Ermes Cyber Security è nata a metà del 2017 proprio per questo. Il Ceo, Hassan Metwalley, spiega: “Mancano protezioni adeguate. La maggior parte delle aziende sa di essere esposto ma non sa come in concreto cosa comporti questa esposizione”. Offrono principalmente due servizi in termini di prevenzione. Il primo è una sorta di termometro, serve per fare un’analisi di quanti dati l’azienda perde e quanto effettivamente è esposta per capire come proteggersi. Il secondo servizio è Ermes Internet Shield, un software che blocca tutto il traffico che si dirige verso i web tracker, come se andasse a oscurare la telecamera. Questo software viene installato su tutti i dispositivi, smartphone, computer, tablet e gli effetti benefici sono immediati. Si risparmia in termini di traffico dati, poiché il trenta per cento lo spendiamo per inviare le nostre informazioni al web tracker e la navigazione è significativamente migliore, dai test è quattro volte più veloce. Gli algoritmi basati sulla machine learning permettono, inoltre, che il software si aggiorni automaticamente anche in base alle operazioni che si svolgono su Internet. Prevengono attacchi anche dai cryptomining, che consistono nell’inserimento di malware nei dispositivi dei privati per avere le risorse necessarie per minare le crypto valute. Non creano disservizi visibili all’utente, ma la batteria tendenzialmente dura un decimo quando si naviga sul browser. Ma anche dei keylogging, più specificatamente degli session replay script che registrano tutto quello che facciamo su un sito web, come se facessero un video dello schermo.

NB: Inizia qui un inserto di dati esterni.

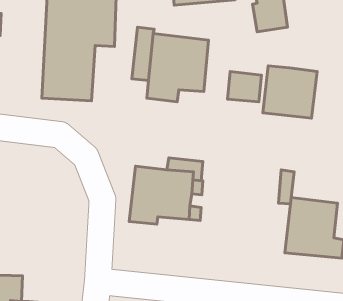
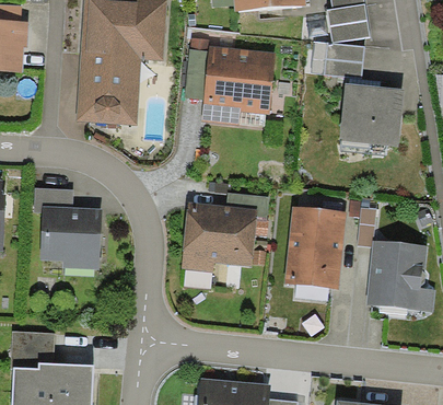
building: [227,71,261,102] -> [324,43,364,79]
building: none -> [32,184,96,264]
building: none -> [284,207,346,289]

Sempre con rischi molto alti, potrebbero collezionare dati sensibili all’interno di un e-commerce, come carta di credito ma anche password e nome utente per i dipendenti delle aziende. Infine, bloccano anche i malvertising, quando si clicca su un banner pubblicitario anche accidentalmente e di conseguenza viene scaricato un malware. Ma non vogliono fermarsi qui, obiettivo è quello di prevenire attacchi da tutte le possibili minacce. Quelle che cifrano l’hard-disk del computer e si deve poi pagare per avere indietro i dati o i malware che si sostituiscono al sito della banca, facendoti credere che stai navigando nel tuo conto corrente. Si sono per ora concentrati sulle aziende, notando quanto gli hacker abbiano cambiato approccio per entrare in un sistema. Non mirano più ai server ma alla negligenza dell’essere umano con attacchi mirati. Gli errori principali che i dipendenti fanno e che si possono facilmente evitare sono principalmente cinque. Si parte da non scrivere le proprie password su post-it appiccicate sullo schermo. Un’altra molto semplice è evitare la consultazione di siti di dubbia origine. Non si devono disabilitare gli antivirus. E, infine, non usare le pennette USB non cifrate per il trasferimento dei dati. Se si infetta un dispositivo, si infettano tutti ed è game over.